Friday, April 13, 2007

Nonviolent Communication as it relates to Art-Making

This week I went to a very interesting workshop with Marshall Rosenburg, the creator of "Nonviolent Communication." Nonviolent Communication is a method of mindful communication, aimed at reducing anger, guilt, blame, and judgment. It's quite interesting.
Many thought-provoking points were made, but a few things caught my attention in relationship to art and art-making.

Nonviolent Communication places emphasis on hearing the needs and feelings behind a person's word - rather than focusing on the words. For example, if someone says "You rotten jerk!" - rather than hearing an insult or personal affront, you focus on hearing that the person is feeling angry. Interesting quote: "When you are hearing the needs and feelings of someone else, you won't hear anything about yourself."

All of this reminds me of art making, and of Geoffrey's comment of Steven Larose's blog recently - that he has the quote "It's not a face" written above his portrait painting area. Of course, the subject matter of art work is a source of potential power and emphasis - but the feelings and needs held in one's heart while making the work will shine through regardless of the subject matter. Personally, I think this is especially true with painting and drawing. This explains why a Jasper Johns painting of numbers can still be evocative. Or why a Van Gogh painting of a field can be tortuous.


Another interesting quote from the workshop "People often know what they want to say, but have no idea what they want in return." NVC encourages people to follow up statements of feelings/needs with specific requests. For example, "I feel frustrated when you leave your dishes on the table. Would you please take your dish to the sink?" (compared with "You always leave your dishes out!"). That's a banal example, but it's an interesting point in relation to art-making.

It's so important to know not only what you want to say with your art, but what sort of response you want to get. Who is our target audience, and how do we want them to respond to our work? What action do we want to request of them? What are we trying to say, to whom, and why?
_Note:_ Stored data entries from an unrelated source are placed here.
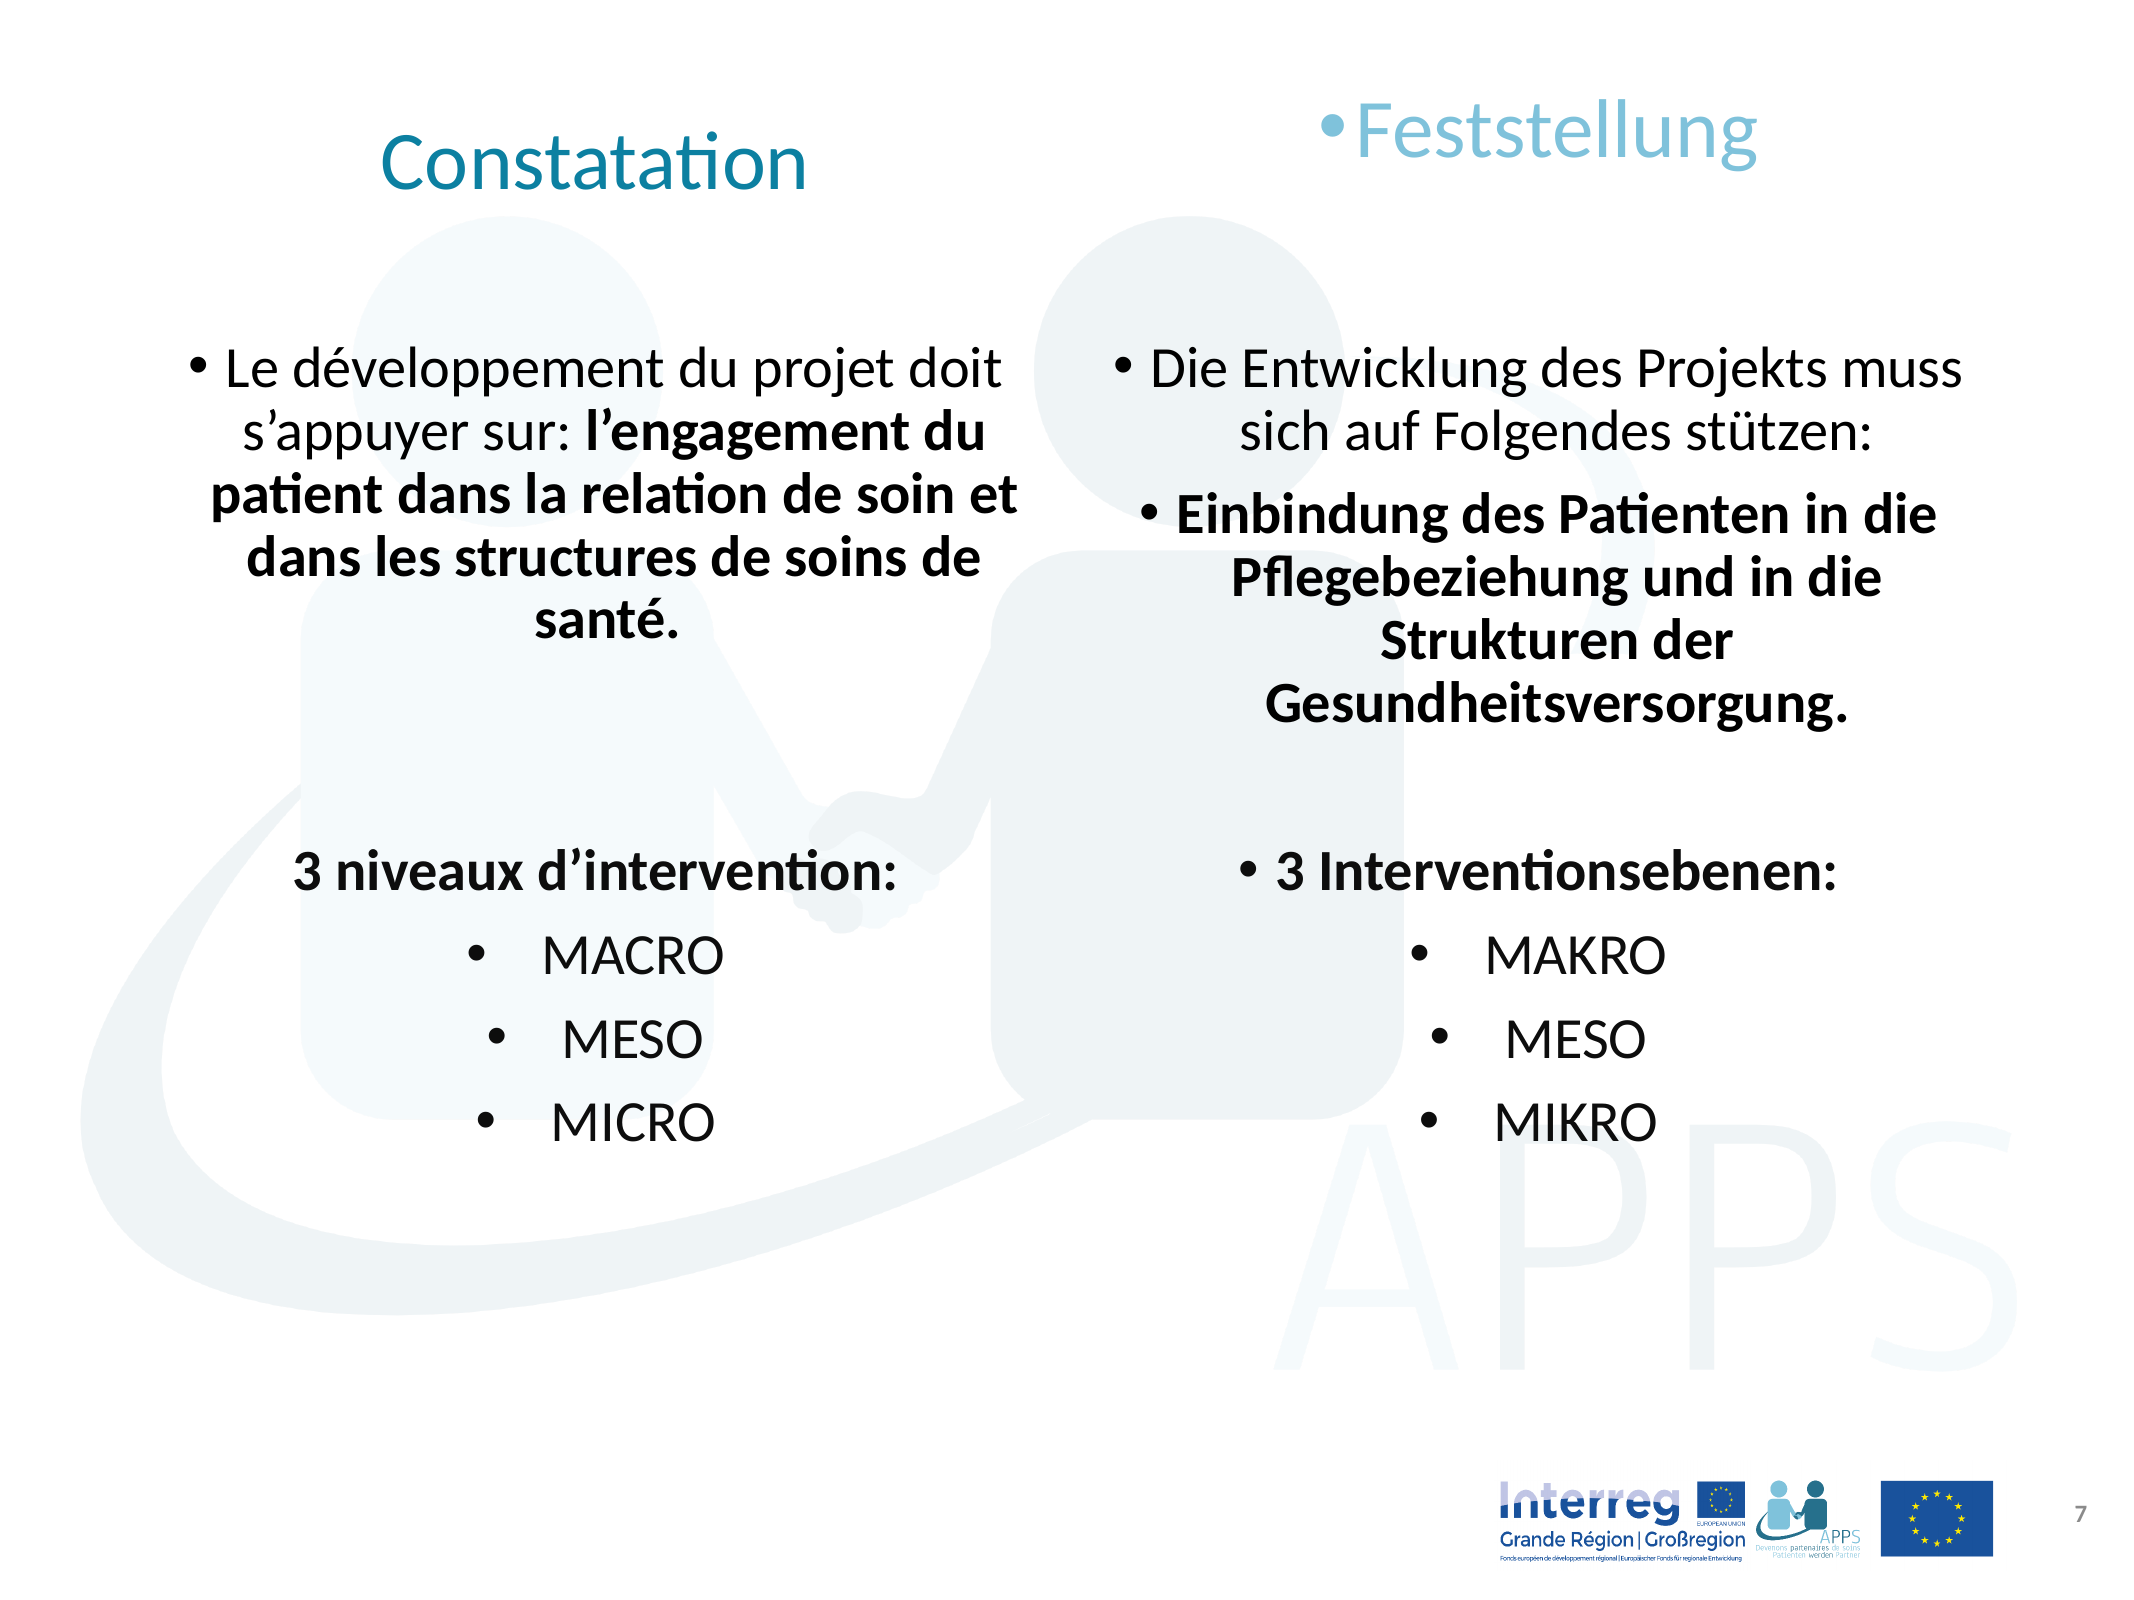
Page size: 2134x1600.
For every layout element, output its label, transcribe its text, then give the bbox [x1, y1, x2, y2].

list Constatation [146, 118, 1045, 286]
list Die Entwicklung des Projekts muss sich auf Folgendes stützen: Einbindung des Patienten in die Pflegebeziehung und in die Strukturen der Gesundheitsversorgung. 3 Interventionsebenen: MAKRO MESO MIKRO [1089, 336, 1988, 1441]
list Feststellung [1089, 85, 1988, 286]
list Le développement du projet doit s’appuyer sur: l’engagement du patient dans la relation de soin et dans les structures de soins de santé. 3 niveaux d’intervention: MACRO MESO MICRO [146, 336, 1045, 1441]
picture [27, 71, 2070, 1571]
slide_number 8 [1622, 1472, 2103, 1553]
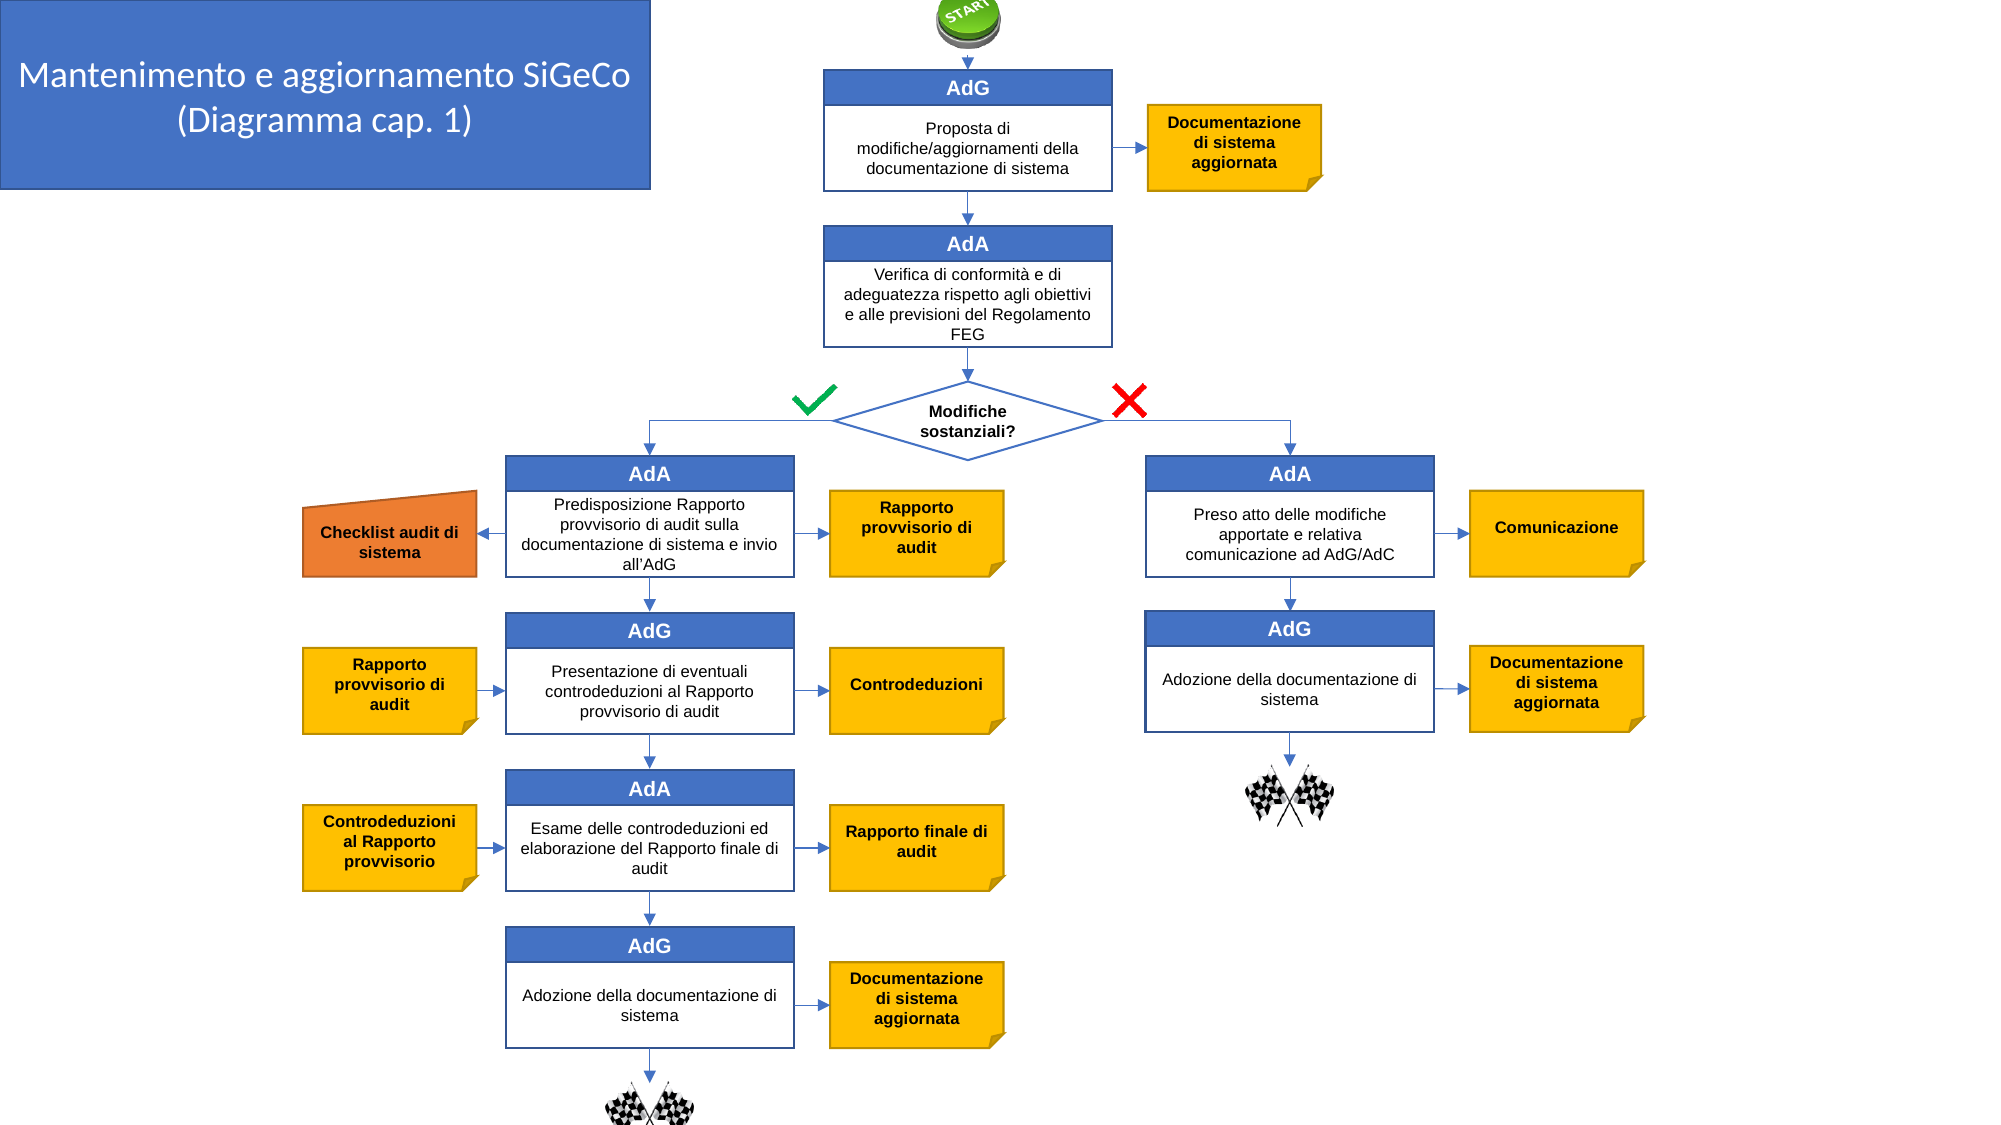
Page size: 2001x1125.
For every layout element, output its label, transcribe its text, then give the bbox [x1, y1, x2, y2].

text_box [303, 0, 1644, 1125]
text_box Mantenimento e aggiornamento SiGeCo (Diagramma cap. 1) [0, 0, 303, 190]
One last thing: More than once, Mr. Rosenburg said something along the lines of "Speak your truth in a way that people receive it as a gift." Isn't that a nice dictum for making art?

Monday, April 09, 2007

Change Is Possible!

I really really believe in the capacity for change. It seems like there are a lot of cultural messages like "people don't change" or "you can't teach an old dog new tricks" and just a general malaise about the capacit for people to evolve and change.

But then again, I feel like I've changed so much (thank goodness!) - and I've also been given the beautiful opportunity of watching others change and evolve. This is a particularly inspiring and rewarding part of teaching yoga - observing the growth of people in my classes.

Last week I was at class with my teacher, and we were working on a pose that has always been very hard (read: impossible) and scary for me. I see other people do it, and I can't even imagine it in my body - it really seems unimaginable. But, of course, I try anyway. And then there it was - this week it was notably lighter, more comfortable, available. Still not quite there, but suddenly visible on the horizon.

I popped up and exclaimed "Wow! Change IS possible!"

I LOVE this about yoga. It is a practice that helps you observe the possibilty for change. It gives you the chance to see tangible results of change. And, of course, it literally helps you change. The poses are just an outward result of what's changing internally. And then, when I have an experience like this - it reminds me that all people in the world are capable of change. They won't necessarily change, but they certainly could. It's such a feeling of relief, possibility, humanity.
Incidentally, that's a picture of a shedded snake skin. In case you were wondering.